▶ _Work required_
Resume the excerpt below from the appeal decision on an extraordinary-ability immigrant visa petition, writing on from its final sentence.

The Director of the Nebraska Service Center denied the petition, concluding that the record did not
establish the Petitioner met the initial evidence requirements for the classification by establishing her
receipt of a major, internationally recognized award or by meeting three of the ten evidentiary criteria
at 8 C.F.R. § 204.5(h)(3). The matter is now before us on appeal. 8 C.F.R . § 103.3.
The Petitioner bears the burden of proof to demonstrate eligibility by a preponderance of the evidence.
Matter afChawathe, 25 I&N Dec. 369, 375-76 (AAO 2010). We review the questions in this matter
de novo. Matter a/Christa's , Inc., 26 I&N Dec. 537,537 n.2 (AAO 2015). Upon de novo review,
we will dismiss the appeal.
I. LAW
Section 203(b)(l)(A) of the Act makes immigrant visas available to individuals with extraordinary
ability in the sciences, arts, education, business, or athletics which has been demonstrated by sustained
national or international acclaim and whose achievements have been recognized in the field through
extensive documentation; who seek to enter the United States to continue work in the area of
extraordinary ability; and whose entry into the United States will substantially benefit prospectively
the United States. The term "extraordinary ability" refers only to those individuals in "that small
percentage who have risen to the very top of the field of endeavor." 8 C.F.R. § 204.5(h)(2). The
implementing regulation at 8 C.F.R. § 204.5(h)(3) sets forth a multi-part analysis. First, a petitioner
can demonstrate international recognition of his or her achievements in the field through a one-time
achievement, that is, a major, internationally recognized award. If that petitioner does not submit this
evidence, then he or she must provide sufficient qualifying documentation that meets at least three of
the ten criteria listed at 8 C.F.R. § 204.5(h)(3)(i)-(x), including items such as awards, published
material in certain media, and scholarly articles.

▶ _Record extracts_

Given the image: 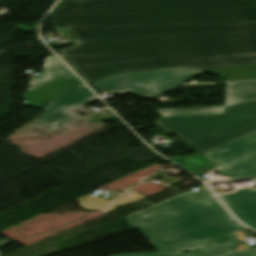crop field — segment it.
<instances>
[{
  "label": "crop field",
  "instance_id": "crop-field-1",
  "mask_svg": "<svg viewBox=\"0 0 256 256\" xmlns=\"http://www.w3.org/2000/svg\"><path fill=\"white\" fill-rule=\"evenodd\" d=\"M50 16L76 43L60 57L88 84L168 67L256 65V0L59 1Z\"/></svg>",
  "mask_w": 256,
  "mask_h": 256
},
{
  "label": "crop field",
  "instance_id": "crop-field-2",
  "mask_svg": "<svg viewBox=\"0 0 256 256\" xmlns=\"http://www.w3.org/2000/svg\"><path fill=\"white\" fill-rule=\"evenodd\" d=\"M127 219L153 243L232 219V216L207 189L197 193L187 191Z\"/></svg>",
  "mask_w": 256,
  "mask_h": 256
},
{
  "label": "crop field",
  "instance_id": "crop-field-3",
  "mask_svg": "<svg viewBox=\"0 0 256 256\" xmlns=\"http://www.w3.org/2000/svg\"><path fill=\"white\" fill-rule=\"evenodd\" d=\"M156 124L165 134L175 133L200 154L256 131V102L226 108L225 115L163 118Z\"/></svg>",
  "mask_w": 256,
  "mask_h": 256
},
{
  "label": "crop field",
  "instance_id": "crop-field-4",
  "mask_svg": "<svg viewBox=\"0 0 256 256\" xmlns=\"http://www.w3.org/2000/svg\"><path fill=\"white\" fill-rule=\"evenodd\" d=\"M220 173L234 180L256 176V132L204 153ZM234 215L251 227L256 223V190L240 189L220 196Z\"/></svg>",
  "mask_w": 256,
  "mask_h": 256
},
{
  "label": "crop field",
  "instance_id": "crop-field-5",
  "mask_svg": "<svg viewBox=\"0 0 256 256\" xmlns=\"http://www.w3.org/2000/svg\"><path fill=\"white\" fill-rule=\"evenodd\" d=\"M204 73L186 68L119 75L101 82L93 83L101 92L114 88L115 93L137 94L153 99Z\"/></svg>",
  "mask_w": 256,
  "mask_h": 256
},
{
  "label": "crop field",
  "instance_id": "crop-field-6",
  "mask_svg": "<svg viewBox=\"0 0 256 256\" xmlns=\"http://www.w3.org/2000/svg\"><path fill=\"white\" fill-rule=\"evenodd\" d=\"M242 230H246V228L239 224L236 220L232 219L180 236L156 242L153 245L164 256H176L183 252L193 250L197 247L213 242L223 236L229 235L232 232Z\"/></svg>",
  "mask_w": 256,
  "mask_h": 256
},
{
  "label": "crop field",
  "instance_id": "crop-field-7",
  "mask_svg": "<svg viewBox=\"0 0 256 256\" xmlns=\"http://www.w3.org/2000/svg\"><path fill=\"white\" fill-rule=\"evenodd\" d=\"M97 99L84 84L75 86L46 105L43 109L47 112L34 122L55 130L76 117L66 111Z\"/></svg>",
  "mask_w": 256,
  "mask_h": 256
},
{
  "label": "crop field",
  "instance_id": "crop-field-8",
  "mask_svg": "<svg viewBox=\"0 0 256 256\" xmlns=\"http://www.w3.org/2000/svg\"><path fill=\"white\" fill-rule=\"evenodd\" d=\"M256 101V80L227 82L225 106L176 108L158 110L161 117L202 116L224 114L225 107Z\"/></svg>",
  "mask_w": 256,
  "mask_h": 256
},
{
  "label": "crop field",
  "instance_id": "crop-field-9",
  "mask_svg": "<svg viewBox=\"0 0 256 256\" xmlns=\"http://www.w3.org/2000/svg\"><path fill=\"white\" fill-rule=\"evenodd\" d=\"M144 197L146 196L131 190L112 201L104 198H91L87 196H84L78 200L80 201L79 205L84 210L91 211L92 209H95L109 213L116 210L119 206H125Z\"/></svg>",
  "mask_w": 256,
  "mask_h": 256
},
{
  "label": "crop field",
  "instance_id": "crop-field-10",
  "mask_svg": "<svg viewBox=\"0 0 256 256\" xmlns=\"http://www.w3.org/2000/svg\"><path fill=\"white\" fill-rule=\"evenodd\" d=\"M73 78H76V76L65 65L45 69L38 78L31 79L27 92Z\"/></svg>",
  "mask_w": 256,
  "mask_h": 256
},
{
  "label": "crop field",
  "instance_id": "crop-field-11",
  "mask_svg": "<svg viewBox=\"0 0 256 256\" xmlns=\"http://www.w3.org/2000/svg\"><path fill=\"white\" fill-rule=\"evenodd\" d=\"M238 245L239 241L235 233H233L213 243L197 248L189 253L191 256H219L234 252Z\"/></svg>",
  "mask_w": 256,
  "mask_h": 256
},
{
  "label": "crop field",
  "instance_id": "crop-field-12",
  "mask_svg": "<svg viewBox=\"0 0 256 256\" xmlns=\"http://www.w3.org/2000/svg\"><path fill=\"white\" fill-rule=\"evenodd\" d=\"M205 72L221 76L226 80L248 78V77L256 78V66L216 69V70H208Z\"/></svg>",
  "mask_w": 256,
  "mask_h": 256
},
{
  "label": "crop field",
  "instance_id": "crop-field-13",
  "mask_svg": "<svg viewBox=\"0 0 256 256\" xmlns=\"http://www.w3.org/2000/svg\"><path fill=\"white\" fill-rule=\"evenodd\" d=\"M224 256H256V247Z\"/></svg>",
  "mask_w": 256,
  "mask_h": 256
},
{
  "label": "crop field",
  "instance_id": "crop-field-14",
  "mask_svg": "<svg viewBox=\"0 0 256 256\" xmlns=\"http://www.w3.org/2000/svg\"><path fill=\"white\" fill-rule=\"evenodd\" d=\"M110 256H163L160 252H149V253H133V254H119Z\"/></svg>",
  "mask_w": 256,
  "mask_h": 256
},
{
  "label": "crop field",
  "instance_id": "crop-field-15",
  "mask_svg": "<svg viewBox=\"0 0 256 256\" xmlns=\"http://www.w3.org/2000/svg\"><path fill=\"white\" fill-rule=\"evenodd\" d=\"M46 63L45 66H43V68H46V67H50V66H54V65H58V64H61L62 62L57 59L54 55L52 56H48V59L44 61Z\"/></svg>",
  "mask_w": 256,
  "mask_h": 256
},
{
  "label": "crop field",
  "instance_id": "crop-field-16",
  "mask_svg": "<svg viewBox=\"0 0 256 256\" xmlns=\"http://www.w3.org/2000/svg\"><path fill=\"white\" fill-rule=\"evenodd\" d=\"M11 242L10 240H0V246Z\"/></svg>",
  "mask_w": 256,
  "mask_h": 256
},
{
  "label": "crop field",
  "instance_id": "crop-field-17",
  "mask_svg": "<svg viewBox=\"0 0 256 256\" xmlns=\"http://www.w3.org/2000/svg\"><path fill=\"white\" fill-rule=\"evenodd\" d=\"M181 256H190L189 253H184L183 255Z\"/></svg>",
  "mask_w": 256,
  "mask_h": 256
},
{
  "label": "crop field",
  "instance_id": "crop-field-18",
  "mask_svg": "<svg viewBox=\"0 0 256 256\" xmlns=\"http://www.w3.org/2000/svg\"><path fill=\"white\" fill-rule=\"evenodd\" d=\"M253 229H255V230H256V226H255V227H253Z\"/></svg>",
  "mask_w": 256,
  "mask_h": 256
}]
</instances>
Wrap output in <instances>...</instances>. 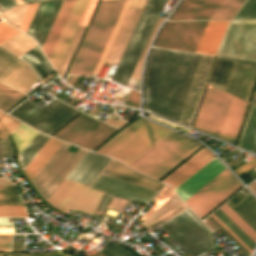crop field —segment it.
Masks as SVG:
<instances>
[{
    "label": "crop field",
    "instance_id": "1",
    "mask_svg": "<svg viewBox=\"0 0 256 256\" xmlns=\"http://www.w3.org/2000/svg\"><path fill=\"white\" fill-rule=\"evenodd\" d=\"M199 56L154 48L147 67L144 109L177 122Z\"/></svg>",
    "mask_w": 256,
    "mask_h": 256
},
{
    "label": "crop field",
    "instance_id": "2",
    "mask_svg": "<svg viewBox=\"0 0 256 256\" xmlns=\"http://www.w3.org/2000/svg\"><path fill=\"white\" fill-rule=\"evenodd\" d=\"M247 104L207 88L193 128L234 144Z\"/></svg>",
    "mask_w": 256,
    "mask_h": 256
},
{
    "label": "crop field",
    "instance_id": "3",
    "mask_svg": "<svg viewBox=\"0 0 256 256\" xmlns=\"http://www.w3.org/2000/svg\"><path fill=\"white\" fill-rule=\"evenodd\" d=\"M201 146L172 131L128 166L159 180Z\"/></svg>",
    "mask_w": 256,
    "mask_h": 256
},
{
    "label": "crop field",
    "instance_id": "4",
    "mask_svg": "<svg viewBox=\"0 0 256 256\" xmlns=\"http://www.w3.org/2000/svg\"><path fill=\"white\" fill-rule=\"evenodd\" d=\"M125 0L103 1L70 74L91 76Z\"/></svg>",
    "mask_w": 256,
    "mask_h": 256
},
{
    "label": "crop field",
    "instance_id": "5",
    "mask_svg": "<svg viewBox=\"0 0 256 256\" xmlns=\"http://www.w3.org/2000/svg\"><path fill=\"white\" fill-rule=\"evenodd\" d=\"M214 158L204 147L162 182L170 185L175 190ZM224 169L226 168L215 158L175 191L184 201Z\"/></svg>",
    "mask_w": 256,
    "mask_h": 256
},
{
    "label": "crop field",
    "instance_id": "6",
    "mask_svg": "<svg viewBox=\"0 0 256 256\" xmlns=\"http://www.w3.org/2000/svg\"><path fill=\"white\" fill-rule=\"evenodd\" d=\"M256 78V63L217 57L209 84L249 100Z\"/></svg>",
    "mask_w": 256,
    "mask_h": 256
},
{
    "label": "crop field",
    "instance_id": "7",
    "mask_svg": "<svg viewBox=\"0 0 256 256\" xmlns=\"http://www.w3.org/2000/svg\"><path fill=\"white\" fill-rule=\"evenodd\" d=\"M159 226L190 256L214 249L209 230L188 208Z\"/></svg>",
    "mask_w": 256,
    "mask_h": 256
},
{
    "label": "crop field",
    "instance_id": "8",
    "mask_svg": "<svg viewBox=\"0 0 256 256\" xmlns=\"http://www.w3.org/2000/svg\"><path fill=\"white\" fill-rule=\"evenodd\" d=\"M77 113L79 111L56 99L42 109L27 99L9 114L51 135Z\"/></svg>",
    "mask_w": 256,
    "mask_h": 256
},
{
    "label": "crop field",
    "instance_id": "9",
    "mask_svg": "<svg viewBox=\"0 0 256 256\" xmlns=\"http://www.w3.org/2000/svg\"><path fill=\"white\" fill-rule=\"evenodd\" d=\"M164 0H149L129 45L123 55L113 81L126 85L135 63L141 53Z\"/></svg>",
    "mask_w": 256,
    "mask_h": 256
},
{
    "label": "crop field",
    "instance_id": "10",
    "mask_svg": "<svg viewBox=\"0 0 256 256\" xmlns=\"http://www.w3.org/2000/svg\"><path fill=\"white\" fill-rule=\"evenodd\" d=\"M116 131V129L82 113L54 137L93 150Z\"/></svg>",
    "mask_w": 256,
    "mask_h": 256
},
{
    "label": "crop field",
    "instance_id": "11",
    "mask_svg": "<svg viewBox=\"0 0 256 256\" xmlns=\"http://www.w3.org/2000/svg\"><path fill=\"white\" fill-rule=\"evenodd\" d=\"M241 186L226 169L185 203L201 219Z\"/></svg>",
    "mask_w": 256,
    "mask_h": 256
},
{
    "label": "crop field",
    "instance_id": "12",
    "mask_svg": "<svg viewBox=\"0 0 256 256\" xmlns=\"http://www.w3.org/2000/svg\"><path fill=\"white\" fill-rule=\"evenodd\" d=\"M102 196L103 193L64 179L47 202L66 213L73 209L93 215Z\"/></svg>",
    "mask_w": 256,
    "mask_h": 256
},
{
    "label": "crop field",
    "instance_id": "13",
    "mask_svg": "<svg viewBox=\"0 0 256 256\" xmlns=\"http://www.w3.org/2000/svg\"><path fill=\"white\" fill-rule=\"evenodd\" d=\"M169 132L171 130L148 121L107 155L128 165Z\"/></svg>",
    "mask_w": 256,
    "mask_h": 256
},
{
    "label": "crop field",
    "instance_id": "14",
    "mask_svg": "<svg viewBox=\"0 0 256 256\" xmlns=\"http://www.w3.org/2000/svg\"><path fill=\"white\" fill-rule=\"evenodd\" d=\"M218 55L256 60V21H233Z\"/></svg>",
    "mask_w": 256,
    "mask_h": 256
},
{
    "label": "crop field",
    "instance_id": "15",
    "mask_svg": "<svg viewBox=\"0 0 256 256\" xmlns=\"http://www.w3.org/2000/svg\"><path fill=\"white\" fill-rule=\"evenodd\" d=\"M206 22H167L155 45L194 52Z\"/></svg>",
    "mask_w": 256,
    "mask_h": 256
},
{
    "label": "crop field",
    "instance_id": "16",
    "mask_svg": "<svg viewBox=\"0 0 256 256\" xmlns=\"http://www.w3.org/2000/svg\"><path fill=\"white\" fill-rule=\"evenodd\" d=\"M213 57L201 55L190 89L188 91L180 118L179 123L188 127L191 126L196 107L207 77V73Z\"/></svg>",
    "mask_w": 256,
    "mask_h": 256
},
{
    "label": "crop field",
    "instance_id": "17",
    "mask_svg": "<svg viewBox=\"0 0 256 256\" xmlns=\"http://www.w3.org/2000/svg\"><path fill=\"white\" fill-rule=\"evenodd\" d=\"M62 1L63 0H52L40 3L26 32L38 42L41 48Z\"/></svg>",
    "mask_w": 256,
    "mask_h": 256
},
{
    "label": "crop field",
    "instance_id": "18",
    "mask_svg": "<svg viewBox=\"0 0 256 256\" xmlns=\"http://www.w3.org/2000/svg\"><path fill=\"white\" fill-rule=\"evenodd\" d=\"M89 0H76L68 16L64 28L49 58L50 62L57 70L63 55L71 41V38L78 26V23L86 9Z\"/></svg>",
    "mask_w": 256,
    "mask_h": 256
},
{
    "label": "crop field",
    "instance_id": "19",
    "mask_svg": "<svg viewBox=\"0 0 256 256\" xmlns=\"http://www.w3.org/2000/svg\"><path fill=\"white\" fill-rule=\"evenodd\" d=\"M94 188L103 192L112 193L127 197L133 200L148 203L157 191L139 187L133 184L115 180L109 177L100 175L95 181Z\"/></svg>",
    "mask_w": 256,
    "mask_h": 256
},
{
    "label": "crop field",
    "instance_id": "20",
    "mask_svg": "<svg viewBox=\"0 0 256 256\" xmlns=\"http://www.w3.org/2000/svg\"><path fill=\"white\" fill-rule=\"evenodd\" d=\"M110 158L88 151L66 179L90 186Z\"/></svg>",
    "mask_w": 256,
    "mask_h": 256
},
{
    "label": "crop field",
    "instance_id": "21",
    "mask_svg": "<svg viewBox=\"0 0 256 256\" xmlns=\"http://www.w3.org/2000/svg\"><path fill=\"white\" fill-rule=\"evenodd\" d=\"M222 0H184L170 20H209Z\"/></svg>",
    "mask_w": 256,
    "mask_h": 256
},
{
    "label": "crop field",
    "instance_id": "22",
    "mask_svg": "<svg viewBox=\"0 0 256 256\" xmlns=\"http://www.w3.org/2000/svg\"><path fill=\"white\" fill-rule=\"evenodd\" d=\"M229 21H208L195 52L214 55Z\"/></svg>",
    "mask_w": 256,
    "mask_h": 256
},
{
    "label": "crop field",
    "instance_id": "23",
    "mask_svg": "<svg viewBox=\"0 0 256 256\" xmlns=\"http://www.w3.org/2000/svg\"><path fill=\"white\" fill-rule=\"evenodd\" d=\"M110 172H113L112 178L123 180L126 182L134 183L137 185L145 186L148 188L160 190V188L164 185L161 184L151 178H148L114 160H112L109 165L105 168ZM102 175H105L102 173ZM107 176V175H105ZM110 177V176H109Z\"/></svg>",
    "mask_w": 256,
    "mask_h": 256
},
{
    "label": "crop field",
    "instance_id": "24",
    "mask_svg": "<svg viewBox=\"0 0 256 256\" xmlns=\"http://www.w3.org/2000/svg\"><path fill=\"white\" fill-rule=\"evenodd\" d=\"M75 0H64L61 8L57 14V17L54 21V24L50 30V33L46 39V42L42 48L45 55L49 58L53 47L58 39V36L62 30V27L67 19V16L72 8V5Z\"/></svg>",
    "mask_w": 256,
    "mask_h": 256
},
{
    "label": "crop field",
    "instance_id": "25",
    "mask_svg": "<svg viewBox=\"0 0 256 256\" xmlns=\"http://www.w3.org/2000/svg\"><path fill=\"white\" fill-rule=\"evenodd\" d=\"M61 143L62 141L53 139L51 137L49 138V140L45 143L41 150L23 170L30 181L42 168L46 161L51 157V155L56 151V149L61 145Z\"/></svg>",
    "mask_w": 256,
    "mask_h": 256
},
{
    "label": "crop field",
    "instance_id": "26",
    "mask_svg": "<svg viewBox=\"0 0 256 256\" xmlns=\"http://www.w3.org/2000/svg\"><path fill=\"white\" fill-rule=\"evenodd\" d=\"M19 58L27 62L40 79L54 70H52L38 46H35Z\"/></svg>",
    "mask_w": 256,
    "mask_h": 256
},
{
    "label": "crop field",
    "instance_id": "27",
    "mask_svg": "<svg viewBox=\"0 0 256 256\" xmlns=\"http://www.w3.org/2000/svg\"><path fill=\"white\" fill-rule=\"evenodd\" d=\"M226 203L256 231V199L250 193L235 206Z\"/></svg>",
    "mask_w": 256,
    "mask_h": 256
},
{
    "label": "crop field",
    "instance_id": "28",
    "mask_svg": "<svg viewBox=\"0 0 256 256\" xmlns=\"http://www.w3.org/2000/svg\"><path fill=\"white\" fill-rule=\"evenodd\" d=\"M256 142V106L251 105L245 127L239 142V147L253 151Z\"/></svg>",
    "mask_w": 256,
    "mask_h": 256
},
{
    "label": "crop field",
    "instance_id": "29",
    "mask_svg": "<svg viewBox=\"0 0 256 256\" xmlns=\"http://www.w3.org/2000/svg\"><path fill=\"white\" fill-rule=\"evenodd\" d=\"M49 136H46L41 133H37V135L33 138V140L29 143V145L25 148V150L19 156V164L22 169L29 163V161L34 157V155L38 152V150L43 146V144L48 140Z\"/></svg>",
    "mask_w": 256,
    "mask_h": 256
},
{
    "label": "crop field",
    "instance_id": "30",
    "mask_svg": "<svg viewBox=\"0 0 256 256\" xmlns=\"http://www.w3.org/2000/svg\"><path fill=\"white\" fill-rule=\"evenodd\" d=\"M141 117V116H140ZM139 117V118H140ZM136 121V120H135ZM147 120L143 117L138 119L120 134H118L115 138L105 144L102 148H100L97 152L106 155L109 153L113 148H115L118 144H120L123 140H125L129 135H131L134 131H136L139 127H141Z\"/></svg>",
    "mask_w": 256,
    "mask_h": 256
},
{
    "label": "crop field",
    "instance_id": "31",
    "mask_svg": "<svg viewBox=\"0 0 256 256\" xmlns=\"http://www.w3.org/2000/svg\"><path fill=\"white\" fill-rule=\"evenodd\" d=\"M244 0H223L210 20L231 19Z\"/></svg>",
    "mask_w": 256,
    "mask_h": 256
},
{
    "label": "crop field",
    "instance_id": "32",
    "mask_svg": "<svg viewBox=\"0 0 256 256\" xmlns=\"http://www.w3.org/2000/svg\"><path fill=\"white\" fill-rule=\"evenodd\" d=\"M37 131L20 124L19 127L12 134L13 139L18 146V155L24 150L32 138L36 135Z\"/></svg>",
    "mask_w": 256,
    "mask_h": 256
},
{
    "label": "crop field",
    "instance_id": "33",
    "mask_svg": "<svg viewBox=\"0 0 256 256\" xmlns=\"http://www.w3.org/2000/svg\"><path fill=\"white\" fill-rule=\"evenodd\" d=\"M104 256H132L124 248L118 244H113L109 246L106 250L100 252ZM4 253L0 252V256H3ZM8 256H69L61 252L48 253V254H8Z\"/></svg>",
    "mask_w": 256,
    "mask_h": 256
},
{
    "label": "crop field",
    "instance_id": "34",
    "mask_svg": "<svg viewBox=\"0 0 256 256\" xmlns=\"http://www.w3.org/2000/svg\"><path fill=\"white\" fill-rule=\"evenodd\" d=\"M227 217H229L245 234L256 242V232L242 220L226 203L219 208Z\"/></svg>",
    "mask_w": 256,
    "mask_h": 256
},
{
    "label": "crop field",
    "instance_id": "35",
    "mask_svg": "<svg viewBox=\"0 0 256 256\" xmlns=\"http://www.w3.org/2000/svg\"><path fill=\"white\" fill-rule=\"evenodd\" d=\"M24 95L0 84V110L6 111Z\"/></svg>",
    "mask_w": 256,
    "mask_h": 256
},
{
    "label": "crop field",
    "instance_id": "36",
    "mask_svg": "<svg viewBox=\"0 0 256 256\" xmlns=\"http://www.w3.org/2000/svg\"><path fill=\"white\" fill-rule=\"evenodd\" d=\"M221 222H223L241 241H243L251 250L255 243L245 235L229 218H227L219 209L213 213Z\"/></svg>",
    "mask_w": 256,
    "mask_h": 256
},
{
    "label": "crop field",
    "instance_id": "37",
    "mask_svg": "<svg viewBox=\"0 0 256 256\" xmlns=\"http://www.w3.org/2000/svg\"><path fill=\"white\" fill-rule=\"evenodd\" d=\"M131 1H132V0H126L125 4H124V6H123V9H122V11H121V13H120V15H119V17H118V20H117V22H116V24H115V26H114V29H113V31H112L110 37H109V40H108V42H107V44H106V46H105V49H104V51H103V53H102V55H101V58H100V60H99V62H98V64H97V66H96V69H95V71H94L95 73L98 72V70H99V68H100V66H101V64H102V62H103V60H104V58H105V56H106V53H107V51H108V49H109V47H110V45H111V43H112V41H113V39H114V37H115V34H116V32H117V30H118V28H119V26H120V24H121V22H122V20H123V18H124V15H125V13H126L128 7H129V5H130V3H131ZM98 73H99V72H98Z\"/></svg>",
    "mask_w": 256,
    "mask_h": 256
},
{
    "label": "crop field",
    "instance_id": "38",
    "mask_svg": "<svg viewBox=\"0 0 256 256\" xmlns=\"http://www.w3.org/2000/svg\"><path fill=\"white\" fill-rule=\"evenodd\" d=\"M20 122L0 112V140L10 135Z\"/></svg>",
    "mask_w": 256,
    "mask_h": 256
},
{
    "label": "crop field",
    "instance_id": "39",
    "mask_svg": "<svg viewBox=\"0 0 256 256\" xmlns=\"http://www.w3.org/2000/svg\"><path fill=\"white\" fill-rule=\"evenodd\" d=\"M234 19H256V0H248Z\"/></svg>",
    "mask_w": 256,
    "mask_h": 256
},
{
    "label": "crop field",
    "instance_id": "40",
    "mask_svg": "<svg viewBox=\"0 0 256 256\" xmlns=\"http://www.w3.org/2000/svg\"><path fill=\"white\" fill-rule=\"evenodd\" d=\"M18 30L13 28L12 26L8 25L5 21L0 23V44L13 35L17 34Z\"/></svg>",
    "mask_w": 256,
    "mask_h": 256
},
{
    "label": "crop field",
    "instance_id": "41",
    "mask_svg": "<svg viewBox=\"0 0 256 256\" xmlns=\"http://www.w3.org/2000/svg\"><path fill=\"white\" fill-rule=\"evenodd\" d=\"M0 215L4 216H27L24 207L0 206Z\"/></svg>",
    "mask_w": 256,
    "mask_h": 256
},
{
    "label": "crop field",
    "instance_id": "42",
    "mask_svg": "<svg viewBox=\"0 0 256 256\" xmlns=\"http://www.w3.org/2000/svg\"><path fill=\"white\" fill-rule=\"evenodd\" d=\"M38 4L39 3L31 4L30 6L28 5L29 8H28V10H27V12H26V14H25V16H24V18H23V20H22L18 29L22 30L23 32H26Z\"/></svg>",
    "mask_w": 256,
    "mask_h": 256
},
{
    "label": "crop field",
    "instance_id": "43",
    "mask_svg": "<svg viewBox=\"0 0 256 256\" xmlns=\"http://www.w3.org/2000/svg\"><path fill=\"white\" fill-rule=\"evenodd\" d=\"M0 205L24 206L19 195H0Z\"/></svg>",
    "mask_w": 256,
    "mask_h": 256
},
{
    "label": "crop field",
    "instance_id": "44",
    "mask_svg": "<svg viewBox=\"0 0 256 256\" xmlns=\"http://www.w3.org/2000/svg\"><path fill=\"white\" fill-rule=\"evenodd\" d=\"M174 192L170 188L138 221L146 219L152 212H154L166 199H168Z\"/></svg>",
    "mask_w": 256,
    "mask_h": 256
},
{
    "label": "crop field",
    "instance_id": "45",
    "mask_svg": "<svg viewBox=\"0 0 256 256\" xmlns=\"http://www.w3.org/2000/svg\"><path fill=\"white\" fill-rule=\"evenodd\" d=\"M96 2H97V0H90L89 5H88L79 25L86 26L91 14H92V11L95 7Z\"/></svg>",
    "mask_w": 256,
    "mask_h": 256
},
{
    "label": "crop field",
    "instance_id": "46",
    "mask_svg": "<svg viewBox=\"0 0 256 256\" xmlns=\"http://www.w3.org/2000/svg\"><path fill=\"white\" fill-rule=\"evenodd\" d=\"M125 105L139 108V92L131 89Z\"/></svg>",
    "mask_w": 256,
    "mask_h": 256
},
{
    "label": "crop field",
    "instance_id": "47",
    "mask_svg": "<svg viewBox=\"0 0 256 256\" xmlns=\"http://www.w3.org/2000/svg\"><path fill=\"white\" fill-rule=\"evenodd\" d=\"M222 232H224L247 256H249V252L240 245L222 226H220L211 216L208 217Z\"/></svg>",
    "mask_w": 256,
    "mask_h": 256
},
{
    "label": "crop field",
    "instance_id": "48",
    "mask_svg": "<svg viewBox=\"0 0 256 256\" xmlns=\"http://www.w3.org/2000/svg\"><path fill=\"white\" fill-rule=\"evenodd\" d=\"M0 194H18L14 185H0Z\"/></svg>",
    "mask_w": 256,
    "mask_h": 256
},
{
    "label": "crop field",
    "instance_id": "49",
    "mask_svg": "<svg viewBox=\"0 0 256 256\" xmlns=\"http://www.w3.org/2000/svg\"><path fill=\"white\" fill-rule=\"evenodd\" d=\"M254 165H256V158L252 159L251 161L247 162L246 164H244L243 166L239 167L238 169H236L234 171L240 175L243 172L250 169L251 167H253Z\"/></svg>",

▶ _Written response_
Where a petitioner meets the initial evidence requirements through either a one-time achievement or
meeting three lesser criteria, we then consider the totality of the material provided in a final merits
determination and assess whether the record shows sustained national or international acclaim and
demonstrates that the individual is among the small percentage at the very top of the field of
endeavor. See Kazarian v. USCIS, 596 F.3d 1115 (9th Cir. 2010) (discussing a two-part review where
the documentation is first counted and then, if fulfilling the required number of criteria, considered in
the context of a final merits determination); see also Visinscaia v. Beers, 4 F. Supp. 3d 126, 131-32
(D.D.C. 2013); Rijal v. USCIS, 772 F. Supp. 2d 1339 (W.D . Wash. 2011) .
II. ANALYSIS
The Petitioner contends that her field of extraordinary ability is technology-focused journalism with a
focus on "tecklash" (backlash to technology), and she wrote a book geared toward academics that
"examines the history and the powershifts and uncovers the root cause of the backlash against Big Tech."
She also has made research findings regarding the impact of tech companies and how they should be
regulated, and her tech journalism delves into issues related to the tech ecosystem. She last arrived in the
United States in 2021 as an L-2 nonimmigrant, and she is a visiting research fellow at the University of
_____________ School for Communication and Journalism. The Petitioner
contends she has more than a decade of leadership in tech journalism and works as a teacher, lecturer,
and journalist.
Because the Petitioner has not indicated or shown that she received a major, internationally recognized
award, she must satisfy at least three of the alternate regulatory criteria at 8 C.F.R . § 204.5(h)(3)(i)
(x). The Petitioner claims to have satisfied three of these criteria, summarized below:
• (iii), Published material about the individual in professional or major media;
• (iv), Participation as a judge of the work of others; and
• (v), Original contributions of major significance.
The Director concluded that the Petitioner met two of the criteria, pertaining to published material
about the individual in professional or major media and judging the work of others. On appeal, the
Petitioner asserts that her evidence satisfies the applicable legal requirements to satisfy the other
claimed criteria.
Upon review of the record, we will not disturb the Director's determination regarding the Petitioner's
published material about the individual in professional or major media and her participation as a judge.
For the reasons discussed below, we agree with the Director that the Petitioner has not satisfied the
other claimed criterion .
A. Evidentiary Criterion
Evidence of the alien's original scientific, scholarly, artistic, athletic, or business-related
contributions of major significance in the field. 8 C.F.R. § 204.5(h)(3)(v).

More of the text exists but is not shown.